Task item a | Could you retype the passage of the forum thread about the Prius starting with "And yet there" and going on through "on a vehicle."?

Major, This is why the prius does not make sense. Adding this stuff to an ICE is like adding a wind turbine.


----------



## evmetro (Apr 9, 2012)

tomofreno said:


> In addition to adding regenerative braking, the electric motor in the Prius gives an assist to the ice during acceleration so that the ice can run in a more efficient rpm and load range. Much of the added torque necessary to accelerate is supplied by the electric motor. That may well be a larger effect on mileage than regen.


I thought that this was the whole point of regen on an ICE...


----------



## Jesse67 (May 12, 2009)

evmetro said:


> Major, This is why the prius does not make sense. Adding this stuff to an ICE is like adding a wind turbine.


And yet there are more than a milion Priuses (Prii? ) driving around but I haven't seen too many wind turbine cars. The technology works, if you want to argue cost benefit that's fine but the hybrid system which uses regenerative braking in a prius is not the same as putting a wind turbine on a vehicle.


----------



## IamIan (Mar 29, 2009)

tomofreno said:


> 50 to 60% is the theoretical, because any theory that describes regen would account for all known effects such as friction, resistive losses in the circuitry, and work done against drag and rolling resistance forces. Then experiments would be done to determine how well the equations based on these matched measurements. If they matched well, then it would start to gain some credence as an accurate theory, but would still have to be corroborated by measurements by many others to be accepted as accurate, and then only for the conditions investigated. There is no magic to theory.


Thanks for the explanation.

I think we are not thinking of the three terms in the same way ... Theory , Ideal , and Practical ... are vastly different things.

If you think that 50 to 60% is the the upper limit for what can be achieved with ideal equipment under ideal conditions ... or even going further past ideal into just what is possible in theory ... I disagree ... those are too low... practical ... sure ... I already listed 50% as my highest practical number.

(Data entries)
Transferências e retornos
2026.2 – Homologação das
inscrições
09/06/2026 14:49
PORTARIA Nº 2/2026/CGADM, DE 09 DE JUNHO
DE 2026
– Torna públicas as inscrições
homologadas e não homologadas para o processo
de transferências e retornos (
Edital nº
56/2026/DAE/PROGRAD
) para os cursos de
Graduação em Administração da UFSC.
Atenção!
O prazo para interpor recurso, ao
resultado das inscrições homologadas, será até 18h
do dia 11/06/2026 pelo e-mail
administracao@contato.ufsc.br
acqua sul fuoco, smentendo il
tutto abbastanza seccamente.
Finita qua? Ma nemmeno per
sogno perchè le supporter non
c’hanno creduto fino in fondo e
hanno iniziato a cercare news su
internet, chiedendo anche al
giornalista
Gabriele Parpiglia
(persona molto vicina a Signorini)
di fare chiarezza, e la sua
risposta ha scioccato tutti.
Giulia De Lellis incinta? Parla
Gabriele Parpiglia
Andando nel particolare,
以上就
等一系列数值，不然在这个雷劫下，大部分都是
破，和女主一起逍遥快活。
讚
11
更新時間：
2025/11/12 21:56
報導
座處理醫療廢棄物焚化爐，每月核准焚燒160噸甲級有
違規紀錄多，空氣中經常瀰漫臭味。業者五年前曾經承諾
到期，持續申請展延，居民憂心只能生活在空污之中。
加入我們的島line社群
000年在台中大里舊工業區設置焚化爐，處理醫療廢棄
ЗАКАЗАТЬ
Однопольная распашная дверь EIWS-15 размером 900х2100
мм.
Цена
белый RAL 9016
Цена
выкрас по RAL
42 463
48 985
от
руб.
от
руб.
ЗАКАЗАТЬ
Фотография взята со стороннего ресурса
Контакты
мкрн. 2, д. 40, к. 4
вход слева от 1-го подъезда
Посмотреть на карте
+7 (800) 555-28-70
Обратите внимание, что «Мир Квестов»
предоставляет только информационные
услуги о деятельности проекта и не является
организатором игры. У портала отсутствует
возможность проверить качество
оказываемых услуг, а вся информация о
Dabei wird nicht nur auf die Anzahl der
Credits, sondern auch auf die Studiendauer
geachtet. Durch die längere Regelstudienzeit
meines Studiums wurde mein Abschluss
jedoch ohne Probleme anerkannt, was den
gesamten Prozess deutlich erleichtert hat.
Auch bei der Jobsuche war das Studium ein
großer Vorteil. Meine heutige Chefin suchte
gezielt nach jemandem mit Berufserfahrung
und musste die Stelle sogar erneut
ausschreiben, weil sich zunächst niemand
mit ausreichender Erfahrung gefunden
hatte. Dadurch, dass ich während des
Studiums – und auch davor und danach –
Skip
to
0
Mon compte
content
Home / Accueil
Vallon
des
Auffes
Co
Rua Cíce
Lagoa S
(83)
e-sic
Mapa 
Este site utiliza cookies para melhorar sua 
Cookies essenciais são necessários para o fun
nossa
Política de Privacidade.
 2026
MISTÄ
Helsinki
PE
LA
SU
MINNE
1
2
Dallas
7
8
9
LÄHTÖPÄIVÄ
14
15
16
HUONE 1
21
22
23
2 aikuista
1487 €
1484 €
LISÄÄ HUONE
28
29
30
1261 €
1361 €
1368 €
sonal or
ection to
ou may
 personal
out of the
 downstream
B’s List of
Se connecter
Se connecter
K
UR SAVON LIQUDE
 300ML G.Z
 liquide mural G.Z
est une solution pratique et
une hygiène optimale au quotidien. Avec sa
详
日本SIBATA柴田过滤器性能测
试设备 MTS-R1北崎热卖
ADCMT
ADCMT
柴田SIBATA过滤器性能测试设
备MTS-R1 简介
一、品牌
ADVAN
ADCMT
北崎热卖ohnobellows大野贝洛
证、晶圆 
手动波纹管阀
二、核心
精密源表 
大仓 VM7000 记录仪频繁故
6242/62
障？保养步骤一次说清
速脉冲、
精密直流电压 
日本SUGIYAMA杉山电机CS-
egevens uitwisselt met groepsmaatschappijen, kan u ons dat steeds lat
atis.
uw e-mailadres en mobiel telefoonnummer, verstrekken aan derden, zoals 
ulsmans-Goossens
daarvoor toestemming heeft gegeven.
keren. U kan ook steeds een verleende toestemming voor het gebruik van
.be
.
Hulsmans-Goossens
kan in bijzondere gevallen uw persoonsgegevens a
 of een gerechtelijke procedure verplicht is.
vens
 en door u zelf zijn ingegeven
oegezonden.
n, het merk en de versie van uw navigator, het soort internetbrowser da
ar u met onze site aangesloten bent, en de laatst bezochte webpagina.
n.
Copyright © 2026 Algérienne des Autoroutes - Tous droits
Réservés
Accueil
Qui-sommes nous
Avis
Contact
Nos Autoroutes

Task item b | Can you edit the records starting with their first line and going on through the line with "услуги о деятельности проекта и не является", swapping "Цена" for "Стоимость" and leaving the rest unchanged? Give back only those lines.

Final answer a |
And yet there are more than a milion Priuses (Prii? ) driving around but I haven't seen too many wind turbine cars. The technology works, if you want to argue cost benefit that's fine but the hybrid system which uses regenerative braking in a prius is not the same as putting a wind turbine on a vehicle.

Final answer b |
Transferências e retornos
2026.2 – Homologação das
inscrições
09/06/2026 14:49
PORTARIA Nº 2/2026/CGADM, DE 09 DE JUNHO
DE 2026
– Torna públicas as inscrições
homologadas e não homologadas para o processo
de transferências e retornos (
Edital nº
56/2026/DAE/PROGRAD
) para os cursos de
Graduação em Administração da UFSC.
Atenção!
O prazo para interpor recurso, ao
resultado das inscrições homologadas, será até 18h
do dia 11/06/2026 pelo e-mail
administracao@contato.ufsc.br
acqua sul fuoco, smentendo il
tutto abbastanza seccamente.
Finita qua? Ma nemmeno per
sogno perchè le supporter non
c’hanno creduto fino in fondo e
hanno iniziato a cercare news su
internet, chiedendo anche al
giornalista
Gabriele Parpiglia
(persona molto vicina a Signorini)
di fare chiarezza, e la sua
risposta ha scioccato tutti.
Giulia De Lellis incinta? Parla
Gabriele Parpiglia
Andando nel particolare,
以上就
等一系列数值，不然在这个雷劫下，大部分都是
破，和女主一起逍遥快活。
讚
11
更新時間：
2025/11/12 21:56
報導
座處理醫療廢棄物焚化爐，每月核准焚燒160噸甲級有
違規紀錄多，空氣中經常瀰漫臭味。業者五年前曾經承諾
到期，持續申請展延，居民憂心只能生活在空污之中。
加入我們的島line社群
000年在台中大里舊工業區設置焚化爐，處理醫療廢棄
ЗАКАЗАТЬ
Однопольная распашная дверь EIWS-15 размером 900х2100
мм.
Стоимость
белый RAL 9016
Стоимость
выкрас по RAL
42 463
48 985
от
руб.
от
руб.
ЗАКАЗАТЬ
Фотография взята со стороннего ресурса
Контакты
мкрн. 2, д. 40, к. 4
вход слева от 1-го подъезда
Посмотреть на карте
+7 (800) 555-28-70
Обратите внимание, что «Мир Квестов»
предоставляет только информационные
услуги о деятельности проекта и не является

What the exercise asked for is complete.